_Provided information_:

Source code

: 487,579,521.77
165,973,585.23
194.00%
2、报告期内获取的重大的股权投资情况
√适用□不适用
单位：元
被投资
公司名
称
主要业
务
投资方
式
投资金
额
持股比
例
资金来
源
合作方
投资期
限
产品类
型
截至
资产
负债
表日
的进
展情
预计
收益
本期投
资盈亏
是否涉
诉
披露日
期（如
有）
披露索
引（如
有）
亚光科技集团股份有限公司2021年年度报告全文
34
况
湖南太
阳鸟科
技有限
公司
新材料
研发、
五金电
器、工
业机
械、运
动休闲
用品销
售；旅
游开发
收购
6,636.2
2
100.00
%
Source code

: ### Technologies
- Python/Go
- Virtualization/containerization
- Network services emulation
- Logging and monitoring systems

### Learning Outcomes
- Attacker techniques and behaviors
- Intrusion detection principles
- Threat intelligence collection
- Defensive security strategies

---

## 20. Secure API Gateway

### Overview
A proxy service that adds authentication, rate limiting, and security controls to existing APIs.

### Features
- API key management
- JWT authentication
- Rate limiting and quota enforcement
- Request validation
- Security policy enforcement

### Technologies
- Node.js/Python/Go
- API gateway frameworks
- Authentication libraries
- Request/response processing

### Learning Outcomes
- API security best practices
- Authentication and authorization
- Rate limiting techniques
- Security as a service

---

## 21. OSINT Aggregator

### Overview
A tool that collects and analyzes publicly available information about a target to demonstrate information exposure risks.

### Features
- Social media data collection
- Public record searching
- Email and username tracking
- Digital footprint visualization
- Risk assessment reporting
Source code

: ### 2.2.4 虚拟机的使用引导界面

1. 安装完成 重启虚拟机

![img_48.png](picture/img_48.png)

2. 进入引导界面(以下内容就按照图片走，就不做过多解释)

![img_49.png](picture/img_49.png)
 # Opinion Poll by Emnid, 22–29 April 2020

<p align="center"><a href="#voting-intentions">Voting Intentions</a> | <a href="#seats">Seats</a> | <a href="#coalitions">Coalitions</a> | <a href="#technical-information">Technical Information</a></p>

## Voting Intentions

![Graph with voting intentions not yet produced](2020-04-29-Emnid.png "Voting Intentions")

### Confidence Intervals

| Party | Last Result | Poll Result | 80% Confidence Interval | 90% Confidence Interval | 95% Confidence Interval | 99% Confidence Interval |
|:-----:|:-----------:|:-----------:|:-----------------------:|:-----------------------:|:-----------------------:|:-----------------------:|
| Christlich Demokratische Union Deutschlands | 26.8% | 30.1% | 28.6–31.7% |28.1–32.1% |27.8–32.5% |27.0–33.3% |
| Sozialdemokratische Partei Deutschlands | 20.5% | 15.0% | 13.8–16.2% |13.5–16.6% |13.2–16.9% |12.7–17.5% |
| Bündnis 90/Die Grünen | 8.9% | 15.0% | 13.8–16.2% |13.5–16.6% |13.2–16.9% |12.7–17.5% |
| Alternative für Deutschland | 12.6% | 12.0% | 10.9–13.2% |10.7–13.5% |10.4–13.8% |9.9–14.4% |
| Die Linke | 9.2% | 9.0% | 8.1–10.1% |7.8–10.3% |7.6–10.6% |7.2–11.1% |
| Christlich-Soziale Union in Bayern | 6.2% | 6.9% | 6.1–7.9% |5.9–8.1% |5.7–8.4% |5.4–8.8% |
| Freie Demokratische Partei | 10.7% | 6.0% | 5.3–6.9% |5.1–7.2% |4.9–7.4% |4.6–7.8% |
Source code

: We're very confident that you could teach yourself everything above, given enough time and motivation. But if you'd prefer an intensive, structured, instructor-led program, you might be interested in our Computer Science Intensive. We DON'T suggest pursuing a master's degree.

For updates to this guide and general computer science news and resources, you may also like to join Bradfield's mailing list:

_What you are asked to do_:
Copy the data above word for word, starting at the line that contains "a master's degree." and continuing through the end of the data, with both ends included.

_Your response_:
: We're very confident that you could teach yourself everything above, given enough time and motivation. But if you'd prefer an intensive, structured, instructor-led program, you might be interested in our Computer Science Intensive. We DON'T suggest pursuing a master's degree.

For updates to this guide and general computer science news and resources, you may also like to join Bradfield's mailing list:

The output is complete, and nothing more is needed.